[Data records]

+-------+

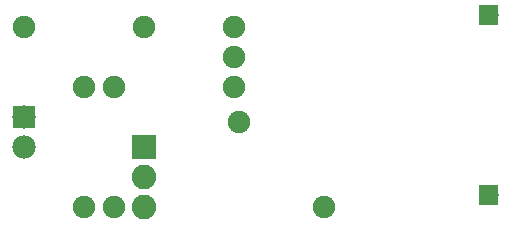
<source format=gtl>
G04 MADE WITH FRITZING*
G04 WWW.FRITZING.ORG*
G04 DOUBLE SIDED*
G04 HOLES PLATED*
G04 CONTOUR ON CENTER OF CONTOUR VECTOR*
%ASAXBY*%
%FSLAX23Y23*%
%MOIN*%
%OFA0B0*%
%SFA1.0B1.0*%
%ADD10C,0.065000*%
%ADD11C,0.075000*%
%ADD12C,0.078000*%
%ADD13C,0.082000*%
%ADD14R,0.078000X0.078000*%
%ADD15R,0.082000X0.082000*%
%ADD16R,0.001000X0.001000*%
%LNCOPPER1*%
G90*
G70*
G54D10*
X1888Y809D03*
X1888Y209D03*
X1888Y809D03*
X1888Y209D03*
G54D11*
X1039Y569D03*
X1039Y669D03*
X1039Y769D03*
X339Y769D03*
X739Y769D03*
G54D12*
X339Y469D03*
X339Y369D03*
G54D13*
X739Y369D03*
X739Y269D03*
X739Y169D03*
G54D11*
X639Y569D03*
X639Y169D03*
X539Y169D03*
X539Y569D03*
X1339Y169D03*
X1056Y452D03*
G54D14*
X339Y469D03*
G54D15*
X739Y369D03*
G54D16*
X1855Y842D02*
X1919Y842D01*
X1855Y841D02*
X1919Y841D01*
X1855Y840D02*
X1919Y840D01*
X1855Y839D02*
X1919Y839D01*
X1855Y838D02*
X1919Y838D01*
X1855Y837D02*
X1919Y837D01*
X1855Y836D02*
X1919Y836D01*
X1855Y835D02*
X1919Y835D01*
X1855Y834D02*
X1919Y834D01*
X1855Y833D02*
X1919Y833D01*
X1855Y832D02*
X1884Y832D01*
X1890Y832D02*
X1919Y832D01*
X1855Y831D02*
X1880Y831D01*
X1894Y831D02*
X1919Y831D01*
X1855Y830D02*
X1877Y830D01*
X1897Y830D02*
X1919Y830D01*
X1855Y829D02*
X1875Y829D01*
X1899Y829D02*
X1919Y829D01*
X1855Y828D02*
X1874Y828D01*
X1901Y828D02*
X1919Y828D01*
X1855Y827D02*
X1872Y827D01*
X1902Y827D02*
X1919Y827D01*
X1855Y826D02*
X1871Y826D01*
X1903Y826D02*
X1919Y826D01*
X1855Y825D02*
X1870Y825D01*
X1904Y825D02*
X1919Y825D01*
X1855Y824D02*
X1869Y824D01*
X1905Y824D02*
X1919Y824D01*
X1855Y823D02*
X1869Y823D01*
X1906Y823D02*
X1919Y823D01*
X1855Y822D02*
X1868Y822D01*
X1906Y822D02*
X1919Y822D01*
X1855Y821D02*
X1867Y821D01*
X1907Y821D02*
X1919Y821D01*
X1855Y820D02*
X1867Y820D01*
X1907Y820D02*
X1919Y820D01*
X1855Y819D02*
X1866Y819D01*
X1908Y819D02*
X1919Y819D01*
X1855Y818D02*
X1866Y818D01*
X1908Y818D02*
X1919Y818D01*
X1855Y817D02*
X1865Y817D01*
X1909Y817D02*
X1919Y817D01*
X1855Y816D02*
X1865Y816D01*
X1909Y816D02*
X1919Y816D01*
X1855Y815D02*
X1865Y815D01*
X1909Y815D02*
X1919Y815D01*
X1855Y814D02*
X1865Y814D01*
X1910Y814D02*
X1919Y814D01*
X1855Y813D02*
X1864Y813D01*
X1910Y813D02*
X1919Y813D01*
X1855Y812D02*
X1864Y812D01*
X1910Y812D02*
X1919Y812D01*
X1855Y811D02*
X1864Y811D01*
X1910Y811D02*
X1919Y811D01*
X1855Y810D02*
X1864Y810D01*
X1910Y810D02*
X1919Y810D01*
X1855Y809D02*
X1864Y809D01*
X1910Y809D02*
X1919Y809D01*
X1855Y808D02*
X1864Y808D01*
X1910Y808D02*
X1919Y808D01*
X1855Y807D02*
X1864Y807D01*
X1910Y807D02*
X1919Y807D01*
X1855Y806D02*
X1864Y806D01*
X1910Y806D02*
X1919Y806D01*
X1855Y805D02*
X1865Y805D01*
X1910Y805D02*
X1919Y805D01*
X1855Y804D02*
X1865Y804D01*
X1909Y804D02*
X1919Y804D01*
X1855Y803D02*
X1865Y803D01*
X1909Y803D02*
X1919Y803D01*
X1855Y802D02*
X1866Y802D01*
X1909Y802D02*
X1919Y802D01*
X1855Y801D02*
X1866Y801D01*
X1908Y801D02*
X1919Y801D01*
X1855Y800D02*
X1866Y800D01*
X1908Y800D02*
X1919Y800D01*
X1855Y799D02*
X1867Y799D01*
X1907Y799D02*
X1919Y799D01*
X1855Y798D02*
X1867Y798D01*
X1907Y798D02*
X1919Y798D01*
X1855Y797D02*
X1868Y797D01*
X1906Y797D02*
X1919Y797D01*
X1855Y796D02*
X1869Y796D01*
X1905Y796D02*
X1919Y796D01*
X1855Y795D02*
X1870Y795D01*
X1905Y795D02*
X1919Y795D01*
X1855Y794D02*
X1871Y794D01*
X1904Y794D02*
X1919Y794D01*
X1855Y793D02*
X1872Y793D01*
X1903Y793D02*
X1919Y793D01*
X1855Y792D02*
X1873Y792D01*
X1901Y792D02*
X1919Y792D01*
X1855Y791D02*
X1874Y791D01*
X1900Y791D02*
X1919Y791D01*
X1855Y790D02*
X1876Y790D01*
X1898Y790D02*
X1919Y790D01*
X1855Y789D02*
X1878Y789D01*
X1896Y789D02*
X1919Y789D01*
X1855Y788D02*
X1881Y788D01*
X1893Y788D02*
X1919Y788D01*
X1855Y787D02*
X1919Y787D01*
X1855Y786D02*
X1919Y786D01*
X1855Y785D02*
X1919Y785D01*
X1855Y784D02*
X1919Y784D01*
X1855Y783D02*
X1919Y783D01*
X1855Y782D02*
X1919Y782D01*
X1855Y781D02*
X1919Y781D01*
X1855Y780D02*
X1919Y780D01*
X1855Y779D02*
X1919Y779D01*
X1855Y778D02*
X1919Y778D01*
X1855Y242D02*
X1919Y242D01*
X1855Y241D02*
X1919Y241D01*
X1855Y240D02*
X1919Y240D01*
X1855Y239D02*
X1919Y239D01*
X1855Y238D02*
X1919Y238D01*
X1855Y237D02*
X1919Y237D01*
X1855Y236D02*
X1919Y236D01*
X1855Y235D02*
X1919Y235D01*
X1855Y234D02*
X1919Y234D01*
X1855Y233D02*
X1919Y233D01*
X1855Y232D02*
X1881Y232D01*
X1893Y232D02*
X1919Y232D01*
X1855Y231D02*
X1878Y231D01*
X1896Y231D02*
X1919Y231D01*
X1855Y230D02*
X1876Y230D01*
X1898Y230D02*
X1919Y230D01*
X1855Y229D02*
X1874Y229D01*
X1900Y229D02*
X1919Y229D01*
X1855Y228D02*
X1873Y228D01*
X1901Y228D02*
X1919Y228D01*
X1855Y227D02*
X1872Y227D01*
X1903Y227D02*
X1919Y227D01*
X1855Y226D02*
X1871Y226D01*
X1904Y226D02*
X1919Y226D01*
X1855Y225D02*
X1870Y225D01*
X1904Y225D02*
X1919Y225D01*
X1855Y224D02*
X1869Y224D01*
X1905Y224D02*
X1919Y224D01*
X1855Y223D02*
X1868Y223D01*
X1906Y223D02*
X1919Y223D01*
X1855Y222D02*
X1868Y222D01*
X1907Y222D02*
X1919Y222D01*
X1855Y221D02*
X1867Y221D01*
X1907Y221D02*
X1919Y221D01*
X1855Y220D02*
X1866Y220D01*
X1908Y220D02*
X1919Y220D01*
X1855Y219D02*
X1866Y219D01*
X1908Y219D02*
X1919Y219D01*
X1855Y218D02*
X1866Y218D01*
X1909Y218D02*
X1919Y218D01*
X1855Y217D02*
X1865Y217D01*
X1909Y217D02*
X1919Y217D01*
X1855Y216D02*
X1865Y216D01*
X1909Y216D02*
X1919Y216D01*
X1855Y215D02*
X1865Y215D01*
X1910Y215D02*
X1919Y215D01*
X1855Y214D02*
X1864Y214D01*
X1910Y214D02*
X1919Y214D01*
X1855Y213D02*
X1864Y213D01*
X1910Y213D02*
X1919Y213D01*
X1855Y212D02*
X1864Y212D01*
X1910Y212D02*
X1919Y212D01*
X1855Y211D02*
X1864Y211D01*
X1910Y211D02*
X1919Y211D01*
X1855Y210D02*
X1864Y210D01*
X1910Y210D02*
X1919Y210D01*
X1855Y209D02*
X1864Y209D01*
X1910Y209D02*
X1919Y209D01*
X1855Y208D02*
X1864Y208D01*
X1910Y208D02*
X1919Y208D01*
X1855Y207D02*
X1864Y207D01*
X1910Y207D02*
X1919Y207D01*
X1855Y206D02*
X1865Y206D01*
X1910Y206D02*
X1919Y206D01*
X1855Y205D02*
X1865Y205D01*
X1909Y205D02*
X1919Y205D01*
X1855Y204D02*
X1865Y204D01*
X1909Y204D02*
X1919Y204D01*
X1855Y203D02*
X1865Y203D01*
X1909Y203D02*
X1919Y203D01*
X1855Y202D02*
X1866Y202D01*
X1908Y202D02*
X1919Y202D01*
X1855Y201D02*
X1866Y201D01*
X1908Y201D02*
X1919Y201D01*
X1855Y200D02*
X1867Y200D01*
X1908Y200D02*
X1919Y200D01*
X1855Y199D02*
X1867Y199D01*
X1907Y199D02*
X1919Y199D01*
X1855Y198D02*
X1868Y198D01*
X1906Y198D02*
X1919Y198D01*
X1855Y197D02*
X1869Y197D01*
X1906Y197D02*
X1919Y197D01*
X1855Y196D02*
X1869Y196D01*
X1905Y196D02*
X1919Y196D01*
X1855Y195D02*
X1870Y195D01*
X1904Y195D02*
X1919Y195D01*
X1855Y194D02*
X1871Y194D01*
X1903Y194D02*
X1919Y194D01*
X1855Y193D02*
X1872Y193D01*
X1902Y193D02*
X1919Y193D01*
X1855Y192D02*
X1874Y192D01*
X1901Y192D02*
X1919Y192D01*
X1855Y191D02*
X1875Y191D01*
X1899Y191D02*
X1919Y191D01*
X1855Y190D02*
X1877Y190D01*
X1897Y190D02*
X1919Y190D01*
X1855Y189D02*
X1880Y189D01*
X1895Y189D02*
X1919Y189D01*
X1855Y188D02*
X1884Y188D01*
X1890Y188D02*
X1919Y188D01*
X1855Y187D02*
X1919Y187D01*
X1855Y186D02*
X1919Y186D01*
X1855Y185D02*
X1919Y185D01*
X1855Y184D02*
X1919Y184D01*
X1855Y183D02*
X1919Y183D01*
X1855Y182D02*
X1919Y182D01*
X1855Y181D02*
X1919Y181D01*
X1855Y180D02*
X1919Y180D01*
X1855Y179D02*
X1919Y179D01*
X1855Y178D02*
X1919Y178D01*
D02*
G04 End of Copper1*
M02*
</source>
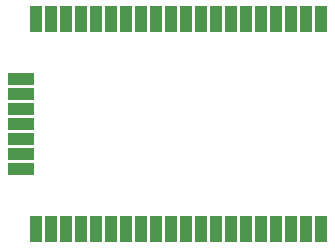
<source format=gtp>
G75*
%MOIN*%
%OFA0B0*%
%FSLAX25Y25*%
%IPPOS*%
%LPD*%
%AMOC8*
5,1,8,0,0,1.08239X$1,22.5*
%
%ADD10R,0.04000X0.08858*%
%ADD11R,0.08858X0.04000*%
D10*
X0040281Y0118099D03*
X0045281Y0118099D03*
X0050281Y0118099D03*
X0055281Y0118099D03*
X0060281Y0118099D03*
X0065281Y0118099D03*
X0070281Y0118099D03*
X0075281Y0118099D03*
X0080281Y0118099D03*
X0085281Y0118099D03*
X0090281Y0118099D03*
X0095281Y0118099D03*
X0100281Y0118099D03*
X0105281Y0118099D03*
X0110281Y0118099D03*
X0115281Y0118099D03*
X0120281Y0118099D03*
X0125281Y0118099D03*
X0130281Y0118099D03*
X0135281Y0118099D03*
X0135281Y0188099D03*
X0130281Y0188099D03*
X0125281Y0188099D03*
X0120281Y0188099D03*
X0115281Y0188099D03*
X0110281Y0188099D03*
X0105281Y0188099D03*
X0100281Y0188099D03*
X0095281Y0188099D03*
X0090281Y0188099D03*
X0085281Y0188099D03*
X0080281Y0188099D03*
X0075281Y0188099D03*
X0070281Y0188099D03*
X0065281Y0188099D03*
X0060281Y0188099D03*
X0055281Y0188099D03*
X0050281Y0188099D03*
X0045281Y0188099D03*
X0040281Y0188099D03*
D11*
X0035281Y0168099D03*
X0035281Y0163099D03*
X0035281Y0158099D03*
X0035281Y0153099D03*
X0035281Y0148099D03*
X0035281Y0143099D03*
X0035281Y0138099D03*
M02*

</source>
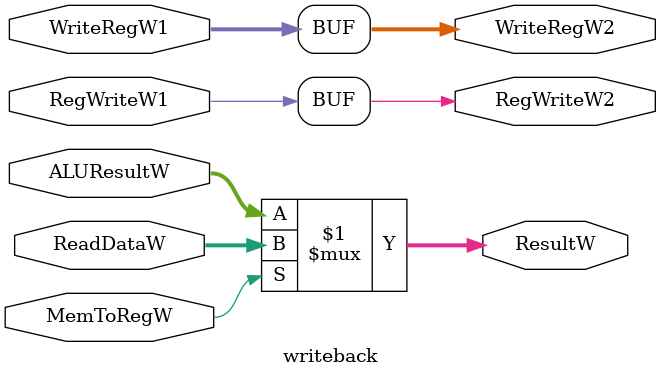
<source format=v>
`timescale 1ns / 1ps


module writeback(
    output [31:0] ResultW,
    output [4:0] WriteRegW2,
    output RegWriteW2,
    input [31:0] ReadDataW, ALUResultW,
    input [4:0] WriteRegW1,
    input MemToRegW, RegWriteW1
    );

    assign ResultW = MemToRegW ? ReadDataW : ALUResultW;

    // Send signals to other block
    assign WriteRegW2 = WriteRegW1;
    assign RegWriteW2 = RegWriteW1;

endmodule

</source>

+-------+

__Problem__. In the entries above, identify every line with the string "ALUResultW".

__Result__.
    input [31:0] ReadDataW, ALUResultW,
    assign ResultW = MemToRegW ? ReadDataW : ALUResultW;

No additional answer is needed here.